Reputation: 1267
Im trying convert an RDD form couchbase into a DataFrame (scala 2.11 - and spark 2.1) but get an overloaded error, my code is below, any ideas? Another thread didnt quite answer this.
Im doing this in a Databricks notebook and I use the couch connector for pure DataFrames fine, but if I want to do a customer N1QL query, someting more bespoke, this is the best I can figure, using RDDs first?
Firstly is there a better way to execute this query in native Dataframe? I think I need to use n1qL and RDD or am I missing something here?
Please let me know what Im doing wrong with the RDD conversion code below, I also get the :84: error: overloaded method value createDataFrame with alternatives: error....Thanks!
val reconciliationSchema =
new StructType()
.add("numEvents", IntegerType)
.add("eventCategory", StringType)
.add("eventName", StringType)
val orderEventsCouchbaseQuery = """
SELECT
count(*) as numEvents, event.eventCategory, event.eventName
FROM
events
WHERE
STR_TO_UTC(event.eventOccurredTime)
BETWEEN STR_TO_UTC("2017-06-16") AND STR_TO_UTC("2017-06-26")
GROUP BY event.eventCategory, event.eventName
order by event.eventCategory, event.eventName
"""

____________________

Copy the forum post about turning a Couchbase RDD into a Spark DataFrame word for word. The records have no connection to the forum post.

____________________

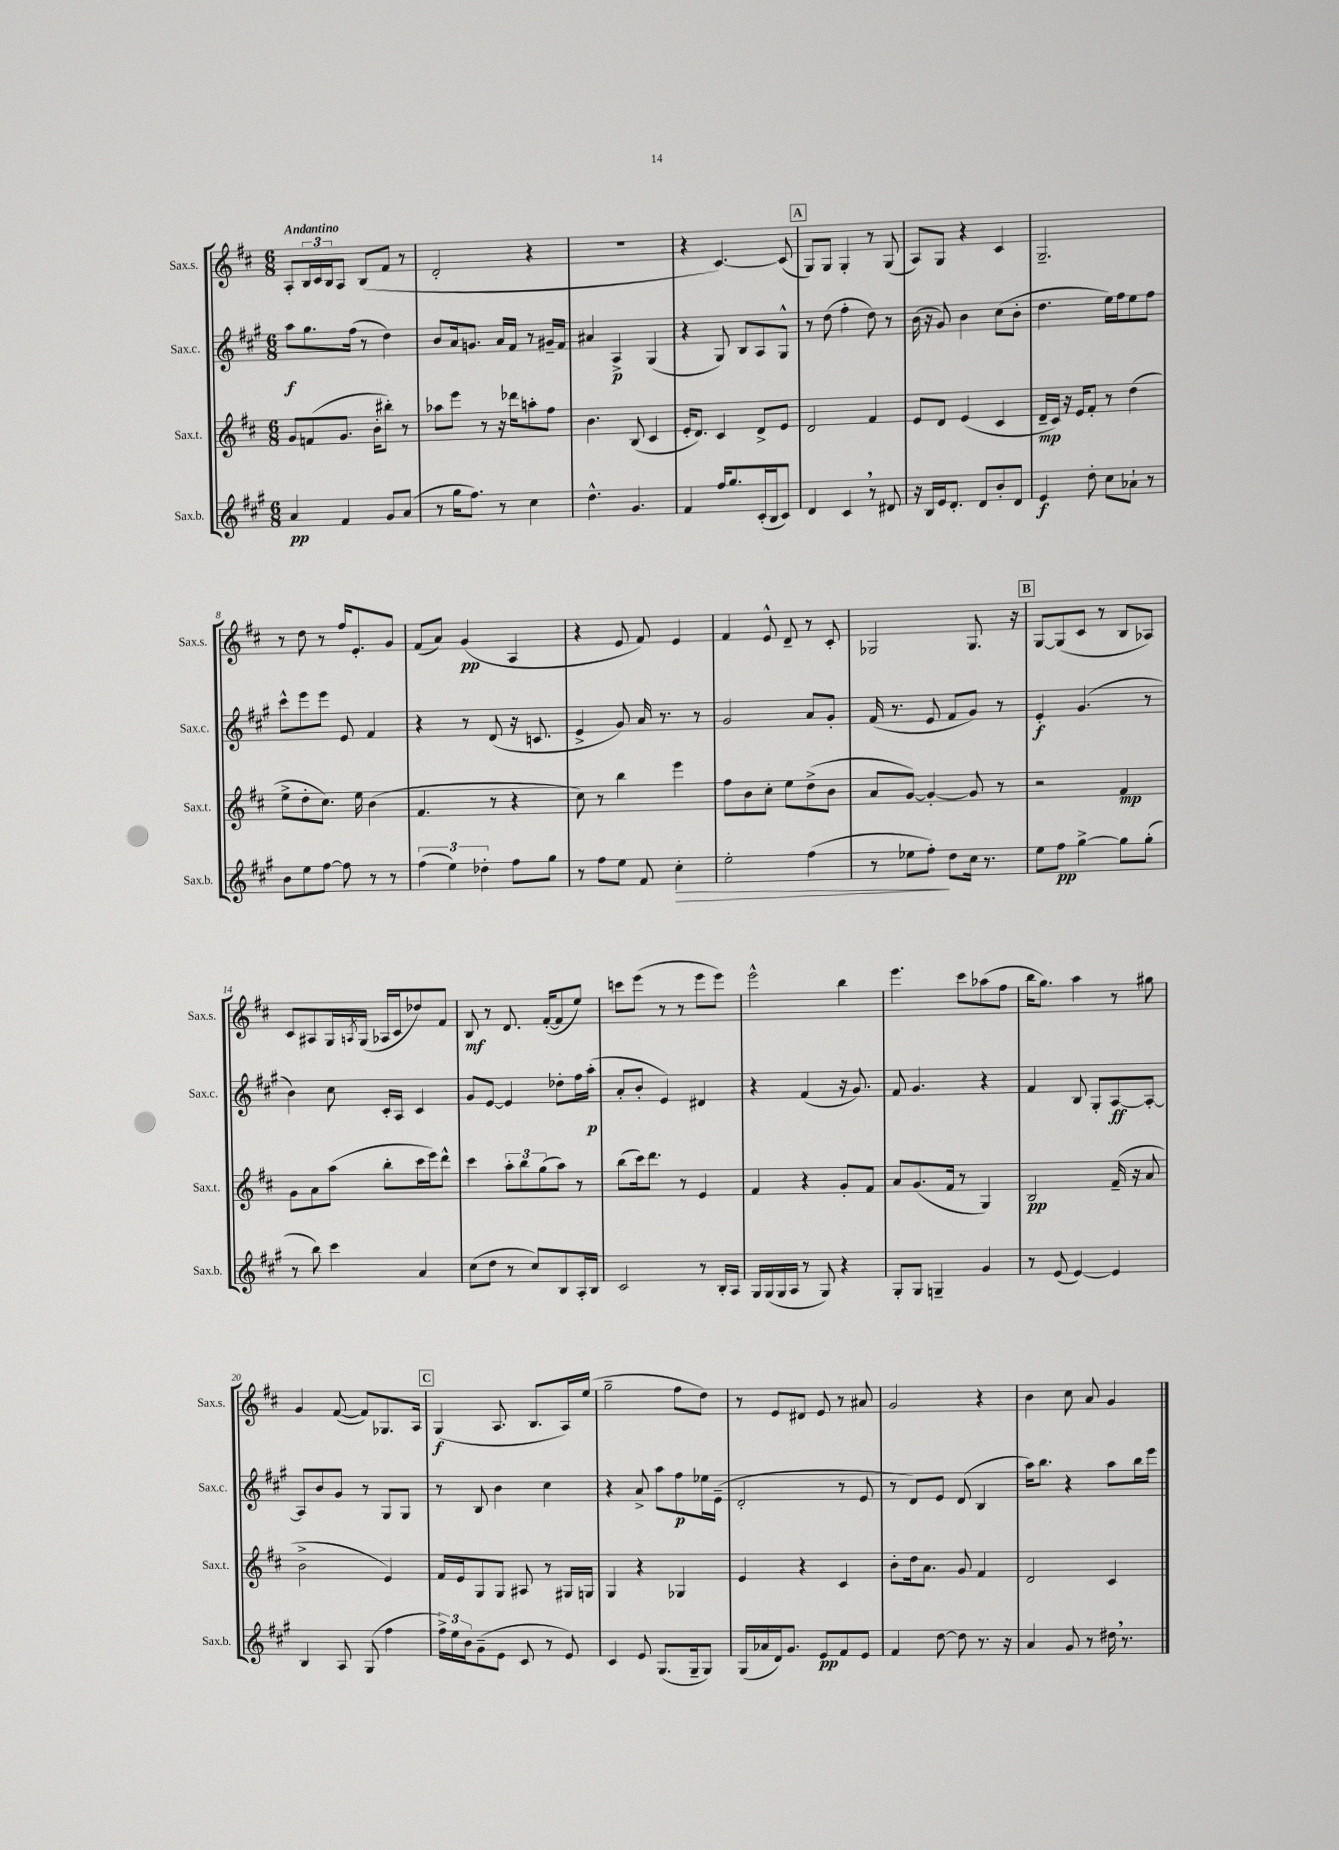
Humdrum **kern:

**kern	**kern	**kern	**kern
*staff4	*staff3	*staff2	*staff1
*clefG2	*clefG2	*clefG2	*clefG2
*k[f#c#g#]	*k[f#c#]	*k[f#c#g#]	*k[f#c#]
*M6/8	*M6/8	*M6/8	*M6/8
4a	8g	8aa	8A'
.	(8f	8.gg#	24B
.	.	.	24c#
.	.	.	24B
4f#	8.g	.	8A
.	.	(16ff#	.
.	.	8r	(8B
.	16b'	.	.
8g#	8bb#')	4dd)	8f#
(8a	8r	.	8r
=	=	=	=
8r	8aa-	8b	2d'
16gg#	8eee	16a	.
8.ff#)	.	8.g	.
.	8r	.	.
8r	16r	16a	.
.	16ddd-	16f#	.
4cc#	8aa'	8r	4r
.	8ff#	16g#~	.
.	.	16f#	.
=	=	=	=
4.dd^^	4.b	4a#	2.r
.	.	4A^	.
4.g#	(8B	.	.
.	4c#	(4G#	.
=	=	=	=
4f#	16e'	4r	4r
.	8.d)	.	.
16ff#	4c#	8G#)	[4.c#)
8.gg#	.	.	.
.	.	8B	.
(16c#'	8d^	8A	.
16B	.	.	.
8c#)	8e	8G#^^	(8c#]
=	=	=	=
4d	2d	8r	8G)
.	.	(8dd	8G
4c#	.	4ff#'	4G'
8r	4f#	8dd)	8r
8d#	.	8r	(8G
=	=	=	=
16r	8e	(16b	8A)
16B	.	16r	.
16e	8d	8g#)	8G
8.d'	.	.	.
.	(4e	4b	4r
8d	.	.	.
8b'	4c#	(8cc#	4c#
8d	.	8b'	.
=	=	=	=
4e	16d~	4.dd	2.G~
.	16c#)	.	.
.	16r	.	.
.	16e	.	.
8dd'	8f#'	.	.
8cc#	8r	16ee)	.
.	.	16ff#	.
8a-`	(4dd	8ee	.
8r	.	8ff#	.
=	=	=	=
8b	8ee^	8ccc#^^	8r
8ee	8dd'	8eee	8dd
[8ff#	8.cc#)	8eee	8r
8ff#]	.	8e	16ff#
.	16ee	.	8.e'
8r	(4b	4f#	.
8r	.	.	8g
=	=	=	=
(6ff#	4.f#	4r	(8f#
.	.	.	8a)
6ee)	.	.	.
.	.	8r	(4g
6dd-'	.	.	.
.	8r	(8d	.
8ff#	4r	16r	4A
.	.	8.c	.
8gg#	.	.	.
=	=	=	=
8r	8cc#)	4e^	4r
8ff#	8r	.	.
8ee	4bb	8g#)	8e
8f#	.	16a	8f#)
.	.	8.r	.
4cc#'	4eee	.	4e
.	.	8r	.
=	=	=	=
2ee'	8ff#	2g#	4f#
.	8b	.	.
.	8cc#'	.	8e^^
.	8ee	.	8d~
(4ff#	(8dd^	8a	8r
.	8b	8g#'	8c#'
=	=	=	=
8r	8a	(16f#	2G-
.	.	8.r	.
8ee-	[8g)	.	.
8ff#')	4g'_	8e	.
8dd	.	8f#	.
16cc#	8g]	8g#)	8.G-
8.r	.	.	.
.	8r	8r	.
.	.	.	16r
=	=	=	=
8ee	2r	4e'	[8G
8ff#	.	.	(8G]
[4gg#^	.	(4.g#	8c#
.	.	.	8r
8gg#]	4f#	.	8B
(8gg#'	.	8r	8A-)
=	=	=	=
8r	8g	4b)	8c#
8bb)	8a	.	8A#
4ccc#	(8aa	8cc#	16G
.	.	.	8qA
.	.	.	(16G
.	8bb'	16c#'	16A-
.	.	16A	16c#
4a	16ccc#	4c#	8dd-)
.	16eee)	.	.
.	8ddd^^	.	8f#
=	=	=	=
(8cc#	4ccc#	8g#	8B
8dd	.	[8e	8r
8r	12aa'	4e]	8.d
.	12bb	.	.
8cc#)	.	.	.
.	(12gg	.	.
.	.	.	([16f#'
8B	8aa)	8dd-'	8f#]
16A'	8r	16ff#	8ee)
16B	.	(16aa'	.
=	=	=	=
2c#	(8bb	8a'	8ccc
.	16ccc#)	8b'	(8eee
.	8.ddd	.	.
.	.	4e)	8r
.	8r	.	8r
8r	4e	4d#	8eee
16B'	.	.	8eee)
16A	.	.	.
=	=	=	=
16G#	4f#	4r	2eee^^
(16G#	.	.	.
16G#	.	.	.
16A	.	.	.
8r	4r	(4f#	.
8G#)	.	.	.
4r	8g'	16r	4bb
.	.	8.g#)	.
.	8f#	.	.
=	=	=	=
8G#'	8a	8f#	4.eee
8G#	(8.g	4.g#	.
4G~	.	.	.
.	16f#	.	.
.	8r	.	8ccc#
4g#	4G)	4r	(8aa-
.	.	.	8ff#
=	=	=	=
8r	2B	4f#	16bb
.	.	.	8.gg)
(8e	.	.	.
[4e)	.	8B	4aa
.	.	8G#'	.
4e]	(16f#~	[8A	8r
.	16r	.	.
.	8a	8A'_	8gg#
=	=	=	=
4B	2b^	8A]	4g
.	.	8b	.
8A	.	8g#	([8f#
(8G#	.	8r	8f#])
4ff#	4e)	8G#	8.G-
.	.	8G#	.
.	.	.	16A
=	=	=	=
24ff#^)	16f#	8r	(4G
24ee	.	.	.
.	16e	.	.
24b	.	.	.
(8g#~	8G	8B	.
8e	8G	4b	8.A
8c#	8A#	.	.
.	.	.	8.B
8r	8r	4cc#	.
8e)	16G#	.	16A)
.	16G	.	(16ee
=	=	=	=
4c#	4G	4r	2gg~
8e	4r	8a^	.
(8.G#	.	8aa	.
.	4G-	8ff#	8ff#
16G#~	.	.	.
8G#)	.	16ee-	8dd)
.	.	(16e~	.
=	=	=	=
(16G#	4e	2d'	8r
16a-	.	.	.
16d)	.	.	8e
8.g#	.	.	.
.	4r	.	8d#
8e	.	.	8e
8f#	4c#	8r	8r
8e	.	8e	8a#
=	=	=	=
4f#	8b'	8r	2g
.	16dd	8d)	.
.	8.a	.	.
[8dd	.	8e	.
8dd]	8g	(8d	.
8.r	4f#	4B	4r
16r	.	.	.
=	=	=	=
4a	2d	16aa)	4b
.	.	8.bb	.
8g#	.	4r	8cc#
8r	.	.	8a
16dd#	4c#	8aa	4g
8.r	.	.	.
.	.	16bb	.
.	.	16eee	.
==	==	==	==
*-	*-	*-	*-
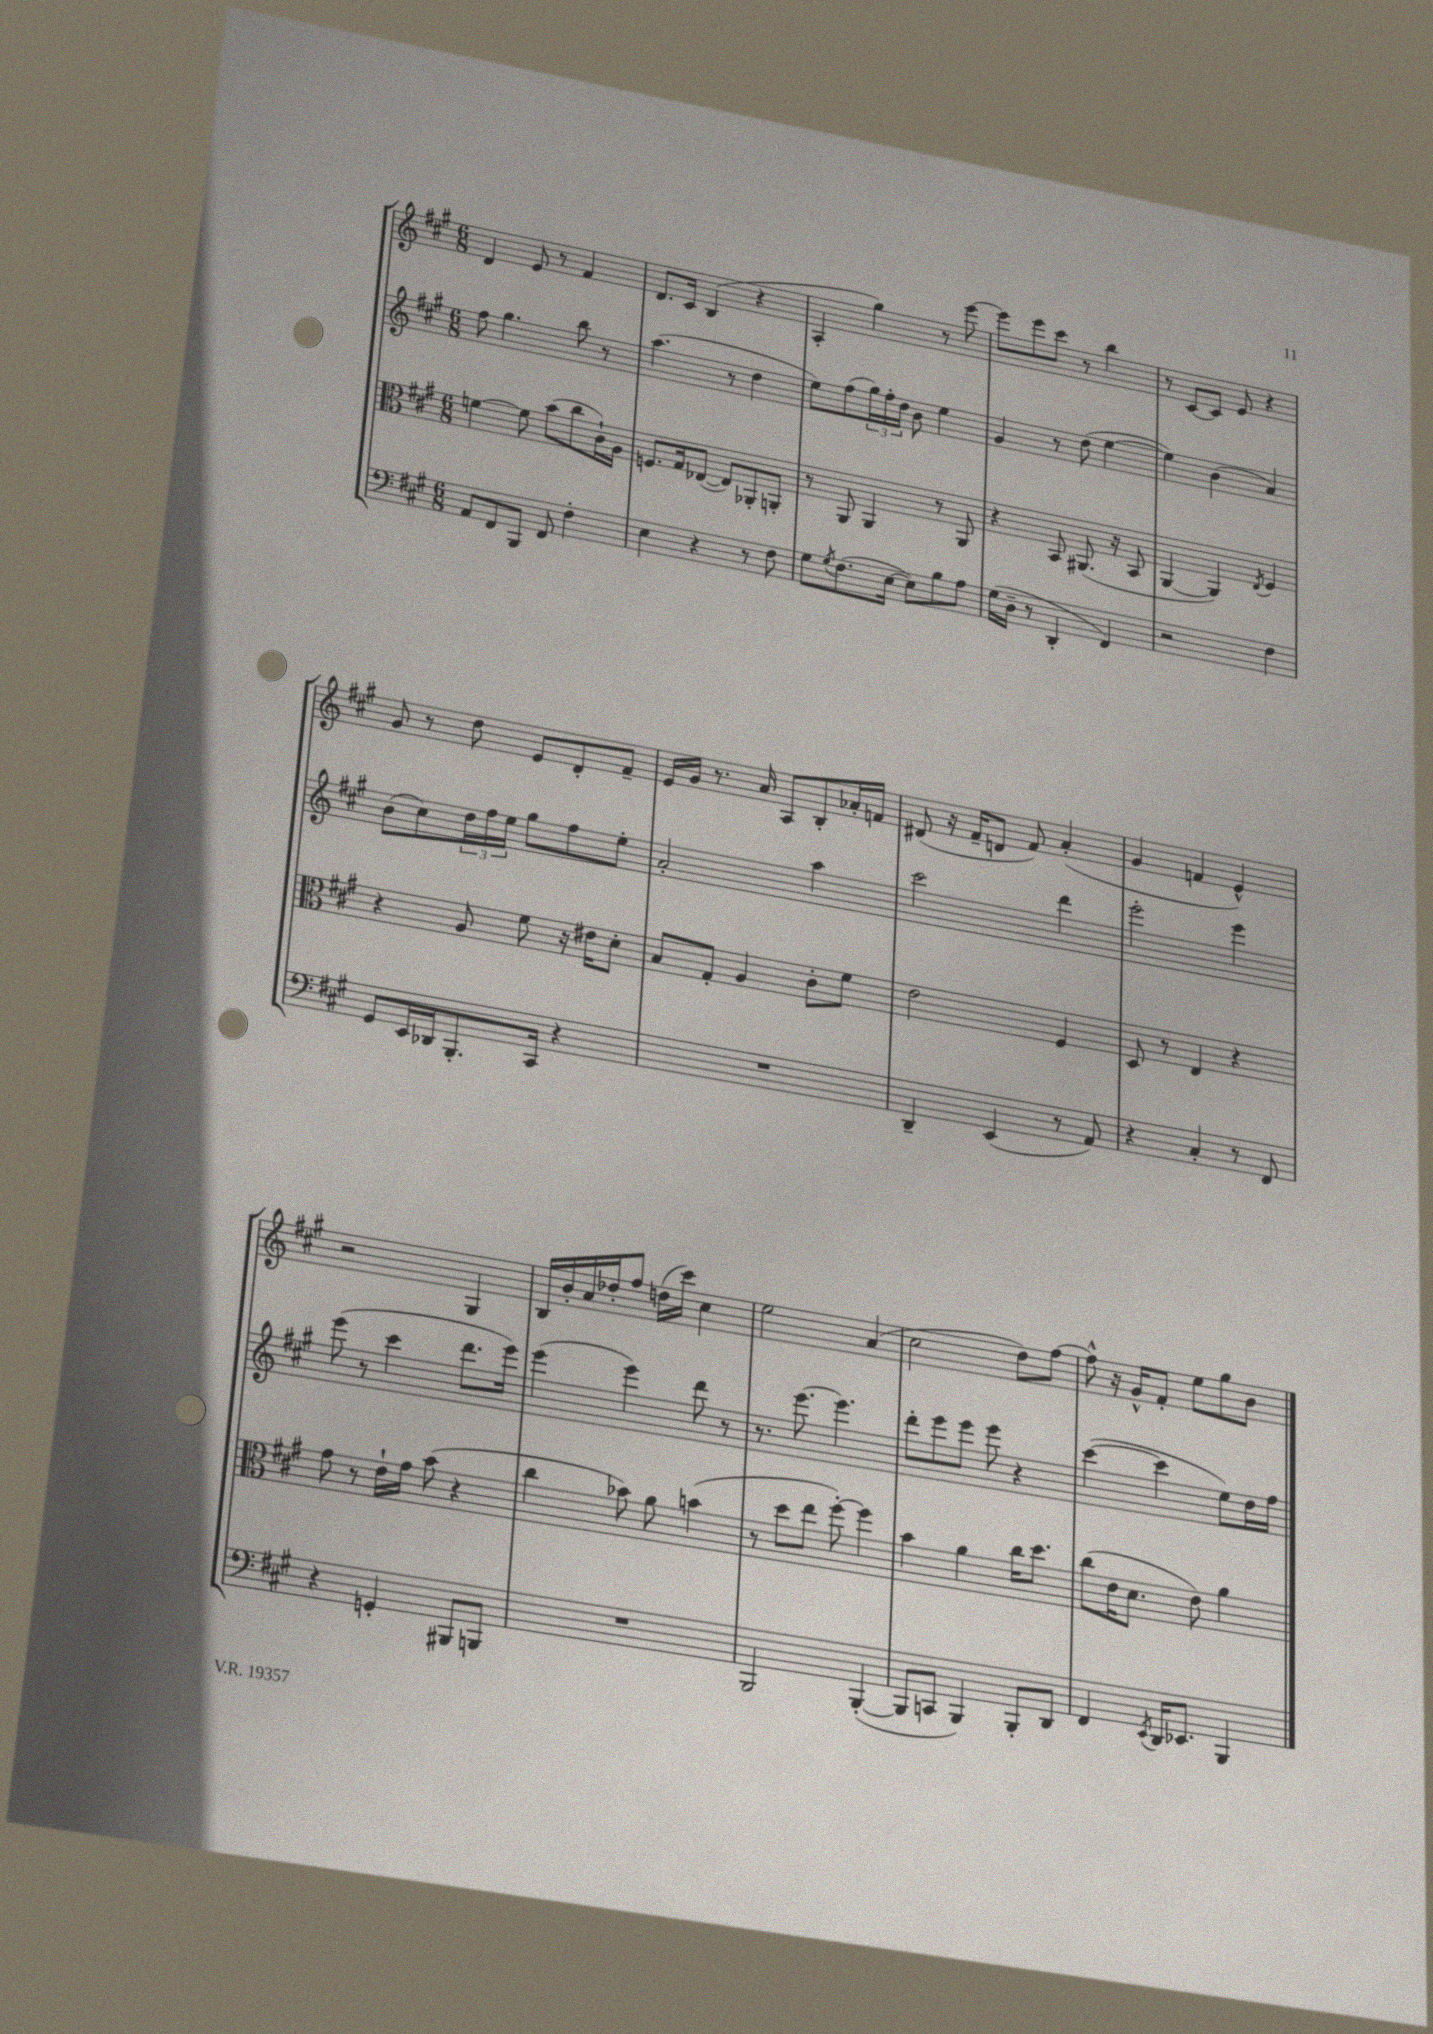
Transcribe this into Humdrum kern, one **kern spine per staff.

**kern	**kern	**kern	**kern
*part4	*part3	*part2	*part1
*staff4	*staff3	*staff2	*staff1
*clefF4	*clefC3	*clefG2	*clefG2
*k[f#c#g#]	*k[f#c#g#]	*k[f#c#g#]	*k[f#c#g#]
*M6/8	*M6/8	*M6/8	*M6/8
=1	=1	=1	=1
8AA/L	[4fn\	8ff#\	4d/
8FF#/	.	4.gg#\	.
8BBB/J	8f\]	.	8e/
8FF#/	(8b\L	.	8r
4F#'\	8cc#\	8bb\	4f#/
.	16c#`\L)	8r	.
.	16A\JJ	.	.
=2	=2	=2	=2
4E\	8.Fn/L	(4.aa\	8.d/L
.	16G#/k	.	16c#/Jk
4r	([8E-X/J	.	(4B/
.	8E-/L])	8r	.
8r	8AA-X'/	4dd\	4r
8F#\	8AAn'/J	.	.
=3	=3	=3	=3
8G#\L	8r	8ee\L)	4A'/
8qG#/	.	.	.
(8.F#\	8AA/	(8ff#\	.
.	4AA/	24gg#\L)	4gg#\)
.	.	24ff#'\	.
[16E\Jk	.	.	.
.	.	24dd\JJ	.
8E\L])	.	8b\	.
8B\	8r	4ee\	8r
8A\J	8AA/	.	[8eee\
=4	=4	=4	=4
(16G#\LL	4r	4g#/	8eee\L]
16D~\JJ	.	.	.
8r	.	.	8eee\
4DD'/	8BB/	8r	8ccc#\J
.	(8.AA#X/	(8dd\	8r
4FF#/)	.	[4ee\	4bb\
.	16r	.	.
.	8BB/	.	.
=5	=5	=5	=5
2r	[4AA/	4ee\])	8r
.	.	.	[8c#/L
.	4AA/])	(4b\	8c#/J]
.	.	.	8e/
.	8qE/	.	.
4F#\	4F#/	4a/)	4r
!!LO:LB:g=z
=6	=6	=6	=6
8GG#/L	4r	(8b\L	8g#/
16EE/L	.	8cc#\)	8r
16DD-X/J	.	.	.
8.BBB'/	8A/	24dd\L	8dd\
.	.	24ff#\	.
.	.	24ee\JJ	.
.	8f#\	8gg#\L	8e/L
16CC#/Jk	.	.	.
4r	16r	8ff#\	8d'/
.	16e#X\KL	.	.
.	8d'\J	8ee'\J	8f#~/J
=7	=7	=7	=7
2.r	8B/L	2a'/	16e/LL
.	.	.	16g#/JJ
.	8G#'/J	.	8.r
.	4A/	.	.
.	.	.	16a/
.	.	.	8A/L
.	8c#'\L	4aa\	8B'/
.	8f#\J	.	16a-X'/L
.	.	.	16fn/JJ
=8	=8	=8	=8
4DD~/	2e\	2ccc#\	(8d#X/
.	.	.	16r
.	.	.	16f#~/KL
(4EE/	.	.	8dn/J
.	.	.	8f#/)
8r	4F#/	4ddd\	(4a'/
8AA/)	.	.	.
=9	=9	=9	=9
4r	8D/	2eee'\	4g#/
.	8r	.	.
4C#'/	4E/	.	4fn/
8r	4r	4eee\	4e^^/)
8FF#/	.	.	.
!!LO:LB:g=z
=10	=10	=10	=10
4r	8g#\	(8eee\	2r
.	8r	8r	.
4GGn'/	16e`\LL	4ccc#\	.
.	16g#\JJ	.	.
.	(8b\	.	.
8BBB#X/L	4r	8.ddd\L	4G#/
8BBBn/J	.	.	.
.	.	16eee\Jk)	.
=11	=11	=11	=11
2.r	4cc#\	(4eee\	16B/LL
.	.	.	16b'/
.	.	.	16a/
.	.	.	16dd-X'/J
.	8b-X\)	4eee\)	8ff#/J
.	8a\	.	(16ddn\LL
.	.	.	16ccc#\JJ)
.	(4bn\	8ddd\	4cc#\
.	.	8r	.
=12	=12	=12	=12
2BBB/	8r	8.r	2ee\
.	8dd\L	.	.
.	.	[8.eee\	.
.	8ee\J	.	.
.	[8ff#'\)	4.eee\]	.
([4BBB'/	4ff#\]	.	(4a/
=13	=13	=13	=13
8BBB/L]	4b\	8ddd'\L	2cc#\
8CCn/J	.	8eee\	.
4BBB/)	4a\	8eee\J	.
.	.	8eee\	.
8BBB'/L	16cc#\KL	4r	8dd\L)
.	8.dd\J	.	.
8DD/J	.	.	[8ff#\J
=14	=14	=14	=14
4FF#/	(8cc#\L	([4ccc#\	8ff#^^\]
.	16e\K	.	16r
.	8.d\J	.	16g#^^/KL
8qEE/	.	.	.
16DD/KL	.	4ccc#\]	8f#'/J
8.EE-X/J	.	.	.
.	8e\)	.	8ee\L
4BBB/	4a\	8ee\L)	8gg#\
.	.	16dd\L	8b\J
.	.	16ff#\JJ	.
==	==	==	==
*-	*-	*-	*-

____________________

**Exercise response**
Reputation: 1267
Im trying convert an RDD form couchbase into a DataFrame (scala 2.11 - and spark 2.1) but get an overloaded error, my code is below, any ideas? Another thread didnt quite answer this.
Im doing this in a Databricks notebook and I use the couch connector for pure DataFrames fine, but if I want to do a customer N1QL query, someting more bespoke, this is the best I can figure, using RDDs first?
Firstly is there a better way to execute this query in native Dataframe? I think I need to use n1qL and RDD or am I missing something here?
Please let me know what Im doing wrong with the RDD conversion code below, I also get the :84: error: overloaded method value createDataFrame with alternatives: error....Thanks!
val reconciliationSchema =
new StructType()
.add("numEvents", IntegerType)
.add("eventCategory", StringType)
.add("eventName", StringType)
val orderEventsCouchbaseQuery = """
SELECT
count(*) as numEvents, event.eventCategory, event.eventName
FROM
events
WHERE
STR_TO_UTC(event.eventOccurredTime)
BETWEEN STR_TO_UTC("2017-06-16") AND STR_TO_UTC("2017-06-26")
GROUP BY event.eventCategory, event.eventName
order by event.eventCategory, event.eventName
"""